At present, Starbucks has no coffee shops in Göteborg. Apparently, that will change when a Starbucks coffee shop opens in Göteborg's Central Station in the winter of 2012... I have to wonder how many of the marvelous coffee shops everywhere in the city will remain after/if Starbucks builds a large presence there.
This collage represents quite a lot of trial and error, research looking for templates (FAIL) and a painful learning curve encountered in putting this together in Photoshop CS5. My goal was to be able to create a collage that wasn't locked in to the templates offered by Picnik. I'm somewhat satisfied with this but, if I had it to do over, would try to figure out a better way! Meantime, I will post this as is and MAY replace it some day if I ever figure out a simpler, cleaner way to do it. Clockwise from top left, a view of Göteborg from the deck near the top of the building where my cousin Örjan works, architectural detail of the roof of his building as seen from this same deck, detail of one of the painted inlays typical of the elaborate exterior decorations seen on many buildings in Sweden, atypical street scene (no people in it during early afternoon), detail of statues decorating a balcony... they seem to be saying oh my aching head... or how long do we have to support this balcony above us!
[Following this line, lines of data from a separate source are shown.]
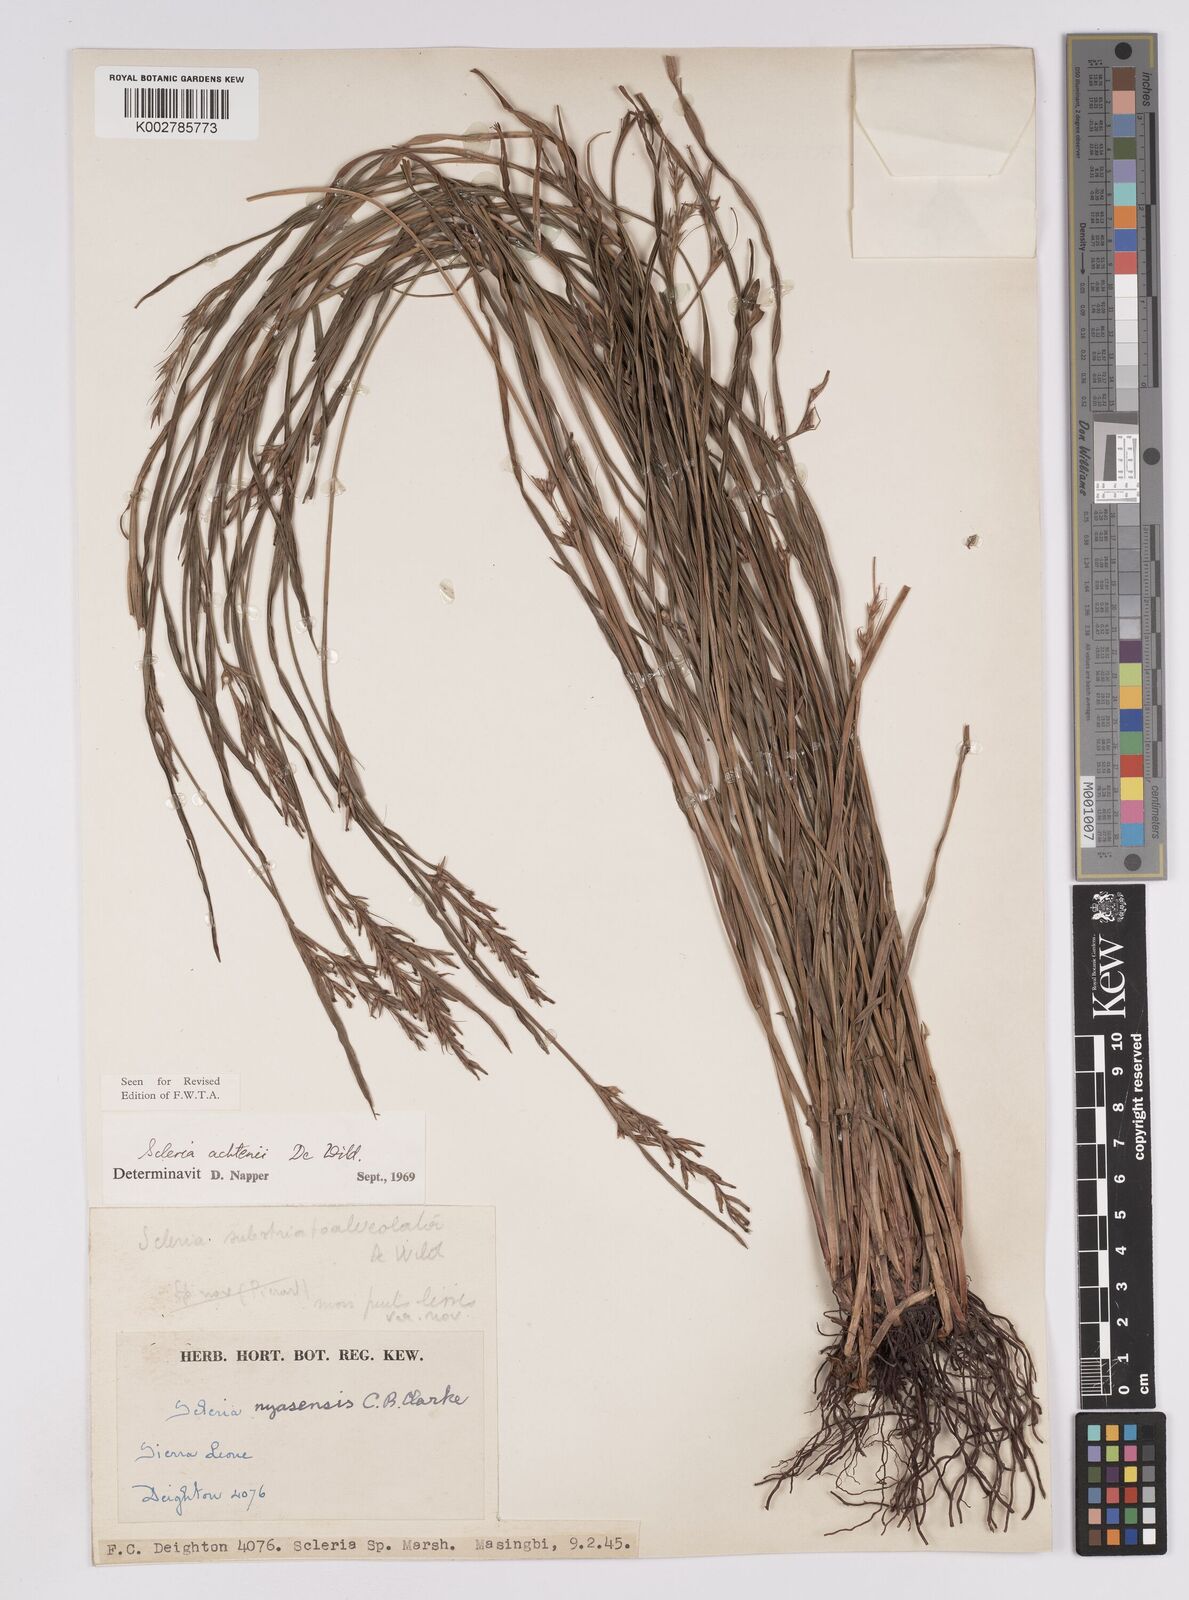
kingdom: Plantae
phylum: Tracheophyta
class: Liliopsida
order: Poales
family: Cyperaceae
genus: Scleria
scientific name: Scleria achtenii
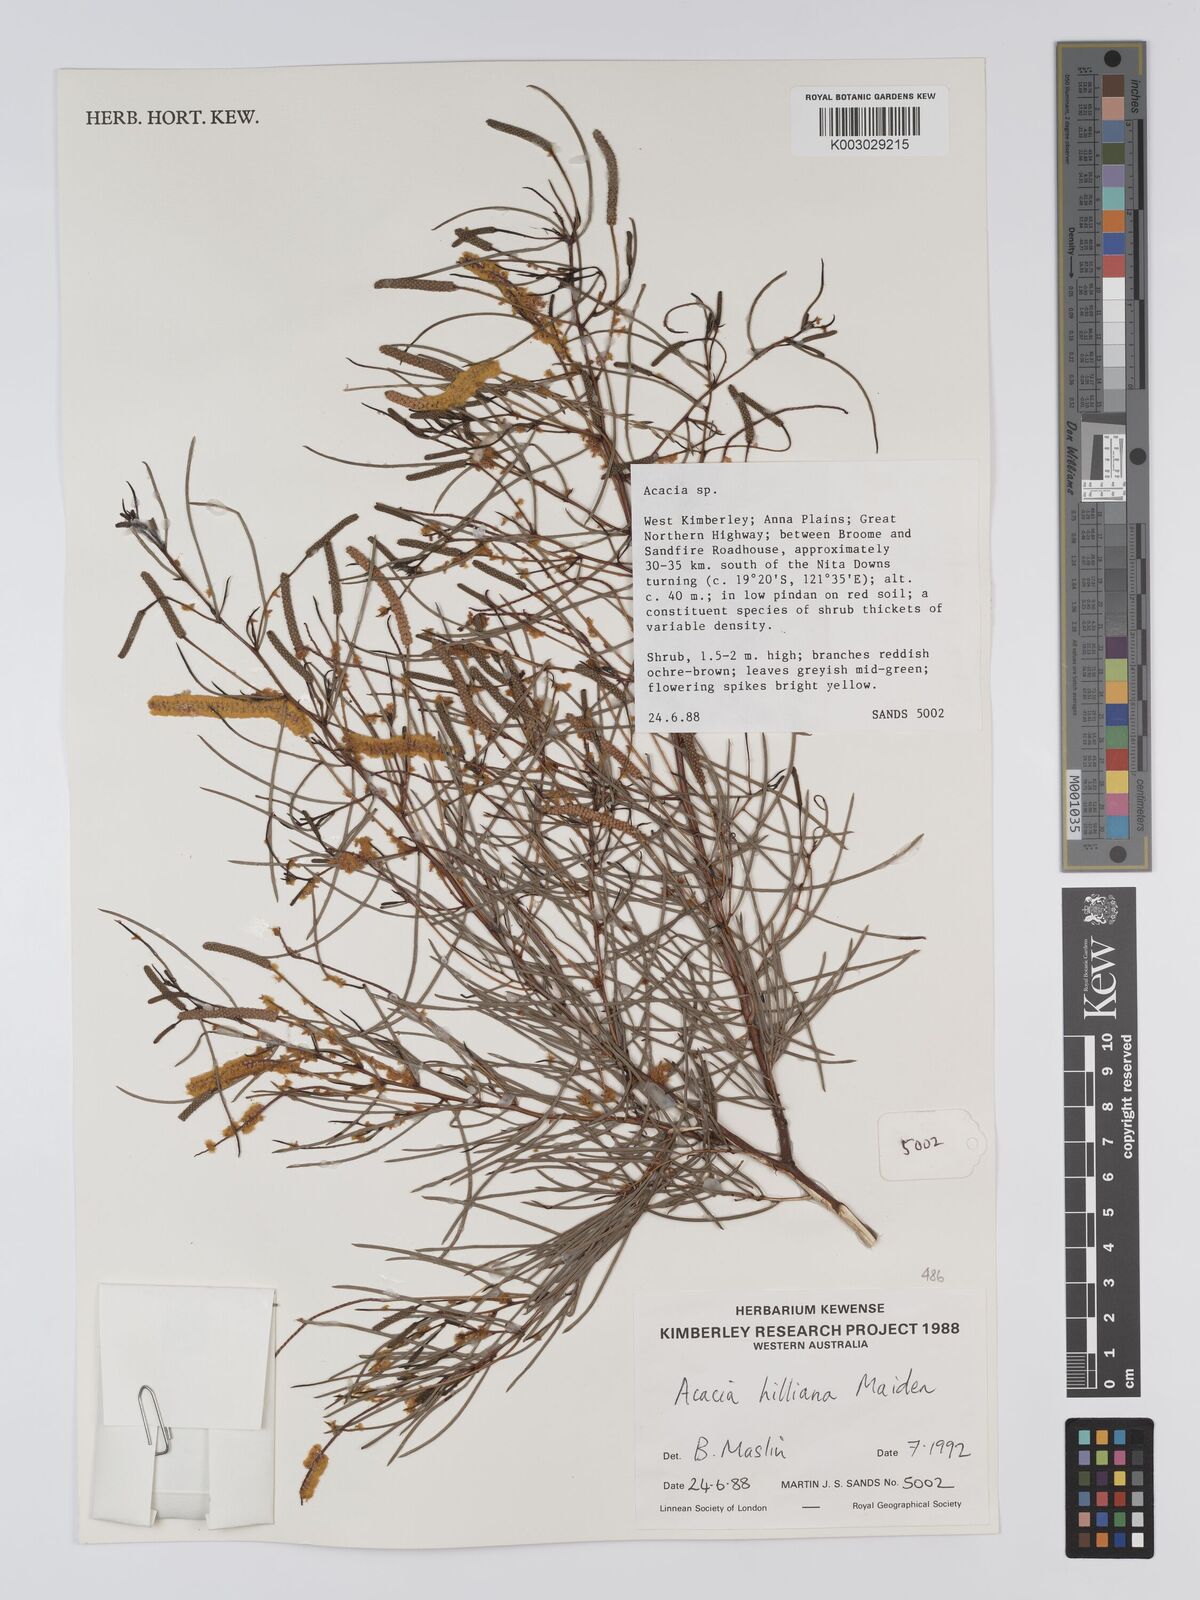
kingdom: Plantae
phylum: Tracheophyta
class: Magnoliopsida
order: Fabales
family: Fabaceae
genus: Acacia
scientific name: Acacia hilliana
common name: Hill's tabletop wattle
I'll close this post with a shot of the seaport from which our grandparents (and their first two children, my Aunt Ada and Uncle Holger) set sail for America in the early 1900s... Grandad came first to get settled and earn money to pay the way for Grandma and their children to follow him several years later. After their family was reunited in Sheridan, Wyoming, four more children were born. My mother was the fifth.